# 文書抜粋
________________

カタールW杯に出場する全32チームを紹介。
今回は、理不尽なまでに過酷なW杯・アフリカ予選を勝ち抜き、タレントが揃い家族のような一体感でカタールW杯での躍進を目指す、アフリカ代表のグループG・「カメルーン代表」。
基本情報
出場回数 | 8回目 |
最高成績 | べスト8 |
FIFA ランキング | 38位 |
首都 | ヤウンデ |
人口 | 2654万人 |
監督 | リゴベル・ソング |
愛称 | レ・リヨン・アンドンプタブル (不屈のライオン) |
<直近6試合での成績>
3/30 | W杯プレーオフ | アルジェリア | 〇 | 1-2 | A |
6/9 | AFCON | ブルンジ | 〇 | 0-1 | A |
9/23 | 親善試合 | ウズベキスタン | ● | 0-2 | H |
9/27 | 親善試合 | 韓国 | ● | 1-0 | A |
11/9 | 親善試合 | ジャマイカ | △ | 1-1 | H |
11/18 | 親善試合 | パナマ | △ | 1-1 | N |
・アフリカ予選では、2次予選でアフリカ最強と注目されたコートジボワールに勝り、最終予選はマフレズ(マンチェスター・C)を擁するアルジェリアを破るなど、不条理なまでに過酷な予選を勝ち上がっての出場権獲得だった。

________________

# 元データ
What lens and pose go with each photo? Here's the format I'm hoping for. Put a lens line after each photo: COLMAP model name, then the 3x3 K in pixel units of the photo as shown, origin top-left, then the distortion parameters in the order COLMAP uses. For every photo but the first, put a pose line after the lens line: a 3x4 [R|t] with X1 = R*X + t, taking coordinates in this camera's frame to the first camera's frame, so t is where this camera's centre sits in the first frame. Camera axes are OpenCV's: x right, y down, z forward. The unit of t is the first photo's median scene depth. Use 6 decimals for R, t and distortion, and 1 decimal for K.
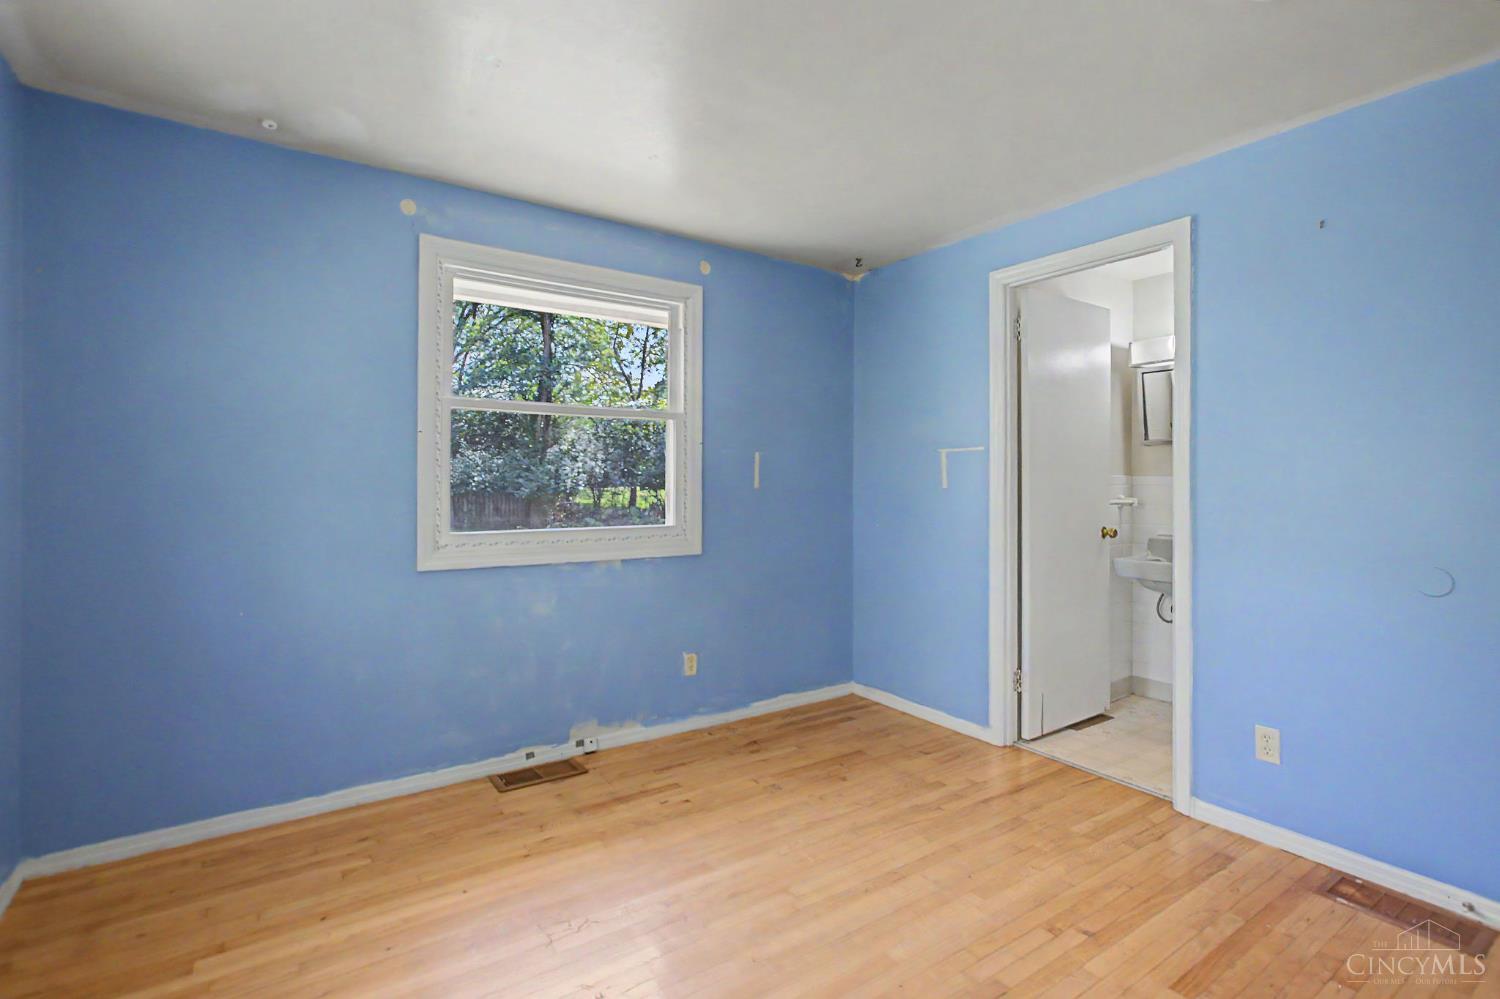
lens RADIAL K [[685.8, 0, 754.6], [0, 685.8, 484.0], [0, 0, 1]] dist [-0.020709, 0.011339]
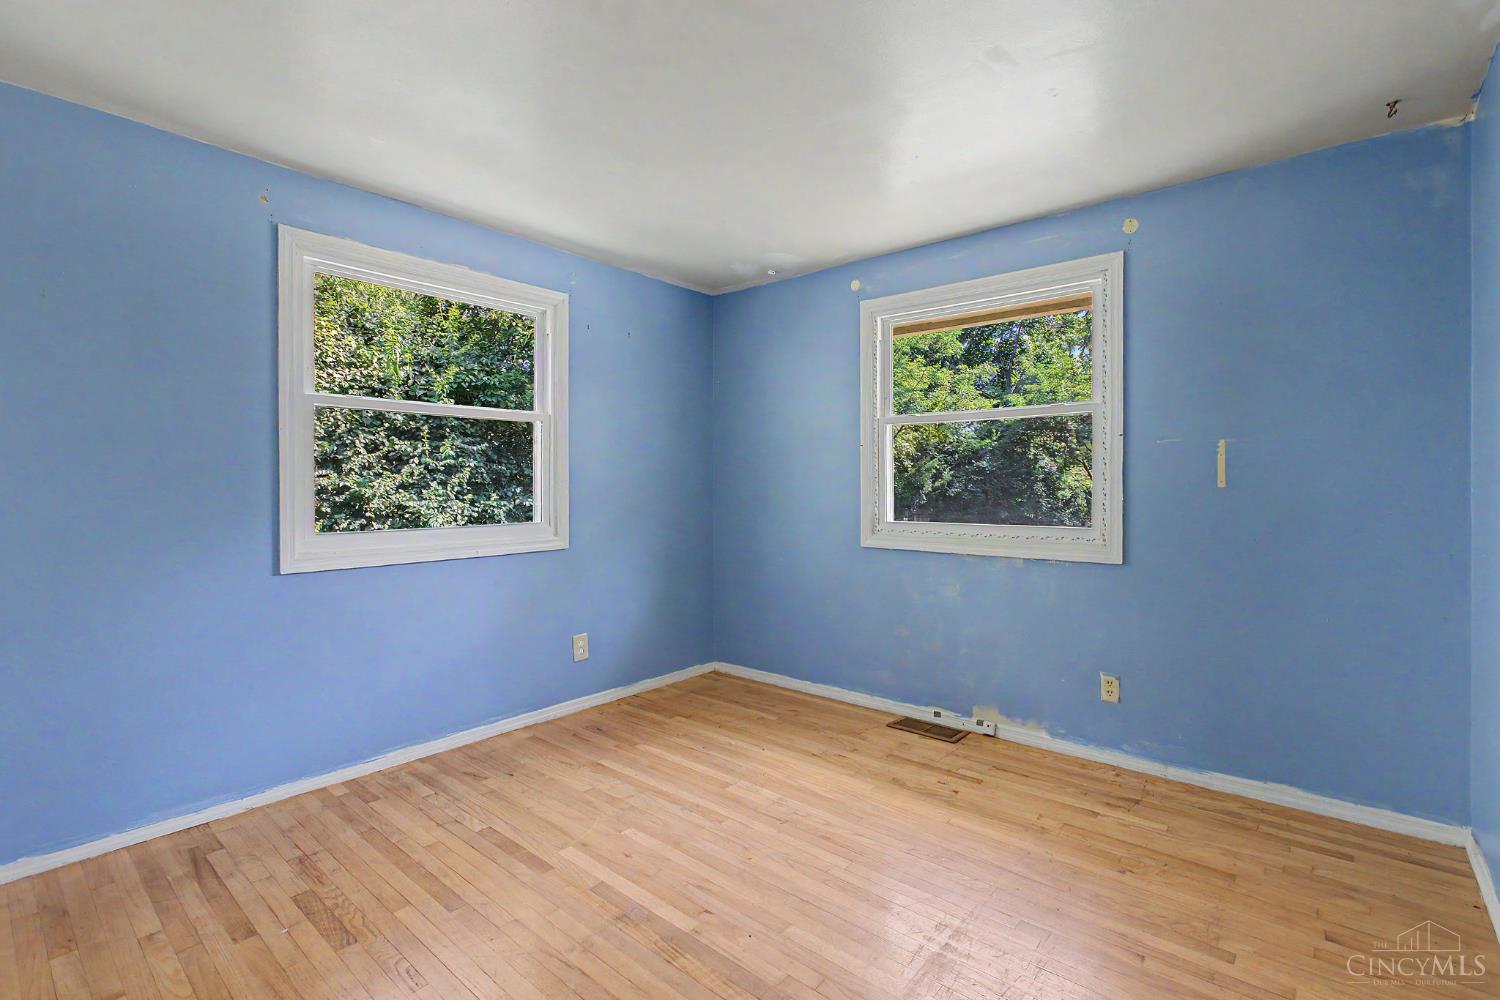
lens RADIAL K [[685.8, 0, 754.6], [0, 685.8, 484.5], [0, 0, 1]] dist [-0.020709, 0.011339]
pose [[0.270931, 0.006750, -0.962575, 0.759635], [0.012133, 0.999872, 0.010427, -0.015514], [0.962522, -0.014504, 0.270814, 0.404912]]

________________

# 作業項目 A
次の(i)〜(iii)は、カメルーン代表の紹介文の内容と合っていますか。それぞれ「はい」か「いいえ」で答え、判断の根拠となる本文の語句をそのまま引用してください。
(i) カメルーン代表のW杯出場は今回が8回目である。
(ii) カメルーン代表の監督はマフレズである。
(iii) カメルーン代表は最終予選でコートジボワールを破った。
# 作業項目 B
カメルーン代表の紹介文を、最後の文の後から書き継いでください。

# 回答 A
(i) はい。「出場回数 | 8回目」
(ii) いいえ。「監督 | リゴベル・ソング」
(iii) いいえ。「最終予選はマフレズ(マンチェスター・C)を擁するアルジェリアを破る」

# 回答 B
・代表を率いるソング監督は、リバプールなど欧州を渡り歩くとともにA代表137キャップを誇るレジェンドで、カリスマ性は抜群。チームには、シュポ・モティングを初めタレントが揃うが、誰一人としてエゴを発することがなく、ファミリーのような一体感を誇る。
・守護神のA・オナナを軸とする守備陣は非常に堅守で、ブラジル、セルビアといった高い攻撃力を誇るチーム相手でも大量失点することはないだろう。チャンスメイクや中盤にインテンシティーをもたらすザンボ・アンギサ、トコ・エカンビも注目に値するが、ベスト8に進出した90年大会以来の決勝トーナメント進出には、エースであるシュポ・モティングの活躍にかかっている。
監督
名前 | リゴベル・ソング |
生年月日 | 1976.7.1(46) |
国籍 | カメルーン |
就任 | 2022.2月 |
・”カメルーンのレジェンド”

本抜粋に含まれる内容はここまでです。